- Work instructions -
Whenever a line below holds the word "costi", count it; then give the total and nothing else.

━━ Data to use

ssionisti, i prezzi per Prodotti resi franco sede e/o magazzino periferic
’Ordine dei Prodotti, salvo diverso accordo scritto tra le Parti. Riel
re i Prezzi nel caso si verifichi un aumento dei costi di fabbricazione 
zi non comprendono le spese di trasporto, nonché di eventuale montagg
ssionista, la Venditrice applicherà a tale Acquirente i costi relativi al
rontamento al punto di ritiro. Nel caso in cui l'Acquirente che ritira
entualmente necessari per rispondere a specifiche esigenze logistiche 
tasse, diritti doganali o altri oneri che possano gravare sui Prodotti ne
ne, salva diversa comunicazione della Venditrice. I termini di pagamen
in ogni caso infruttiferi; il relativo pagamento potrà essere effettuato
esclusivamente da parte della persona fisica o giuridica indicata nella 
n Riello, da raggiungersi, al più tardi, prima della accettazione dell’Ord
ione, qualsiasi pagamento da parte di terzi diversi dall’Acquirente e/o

━━━━

- Solved exercise -
2